§ **YOUR GOAL**:
Your reply should reproduce all the data below exactly while excluding the pictures.

§ **SUPPLIED DATA**:
Start of Block

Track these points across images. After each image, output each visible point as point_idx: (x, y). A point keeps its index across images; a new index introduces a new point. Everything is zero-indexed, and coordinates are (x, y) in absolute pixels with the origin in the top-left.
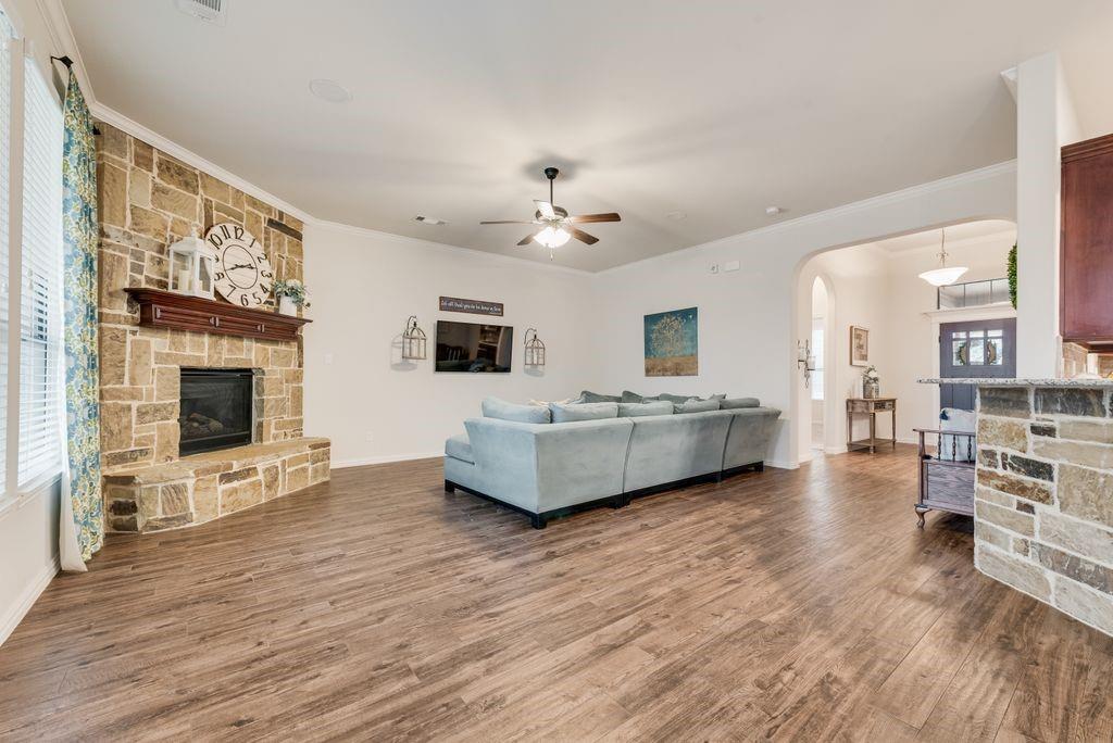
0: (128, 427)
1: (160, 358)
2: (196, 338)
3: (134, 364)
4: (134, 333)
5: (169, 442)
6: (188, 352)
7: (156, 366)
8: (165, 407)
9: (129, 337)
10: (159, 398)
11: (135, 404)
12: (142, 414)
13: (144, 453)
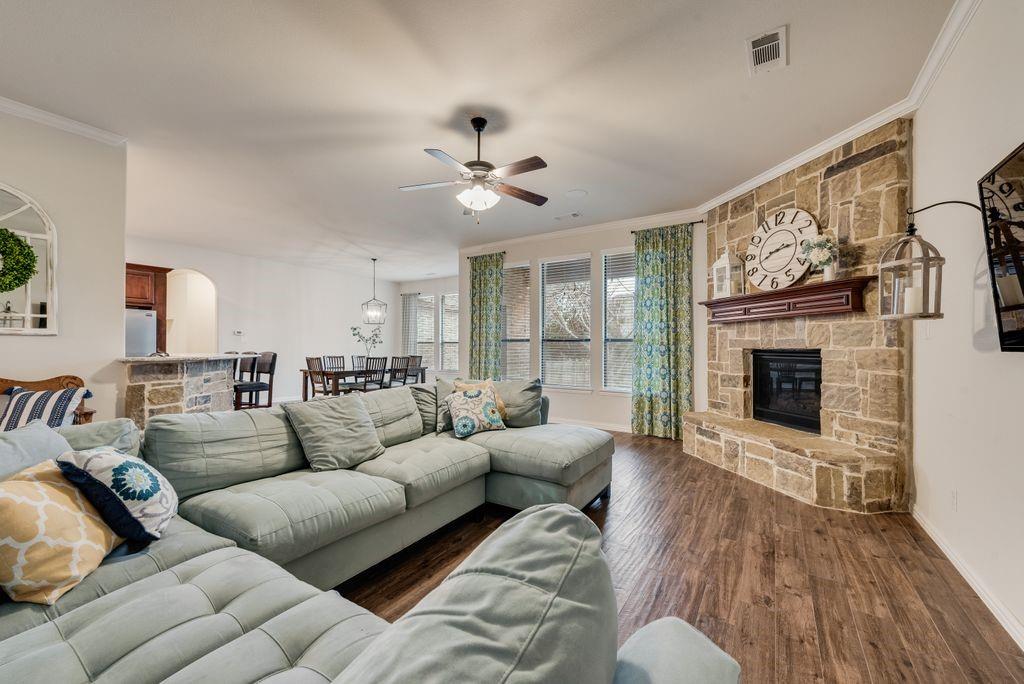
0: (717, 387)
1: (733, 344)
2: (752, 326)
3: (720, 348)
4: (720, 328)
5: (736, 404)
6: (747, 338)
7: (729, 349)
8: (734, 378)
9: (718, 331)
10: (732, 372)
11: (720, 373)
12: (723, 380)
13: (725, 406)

End of Block

§ **YOUR RESPONSE**:
Track these points across images. After each image, output each visible point as point_idx: (x, y). A point keeps its index across images; a new index introduces a new point. Everything is zero-indexed, and coordinates are (x, y) in absolute pixels with the origin in the top-left.
0: (128, 427)
1: (160, 358)
2: (196, 338)
3: (134, 364)
4: (134, 333)
5: (169, 442)
6: (188, 352)
7: (156, 366)
8: (165, 407)
9: (129, 337)
10: (159, 398)
11: (135, 404)
12: (142, 414)
13: (144, 453)
0: (717, 387)
1: (733, 344)
2: (752, 326)
3: (720, 348)
4: (720, 328)
5: (736, 404)
6: (747, 338)
7: (729, 349)
8: (734, 378)
9: (718, 331)
10: (732, 372)
11: (720, 373)
12: (723, 380)
13: (725, 406)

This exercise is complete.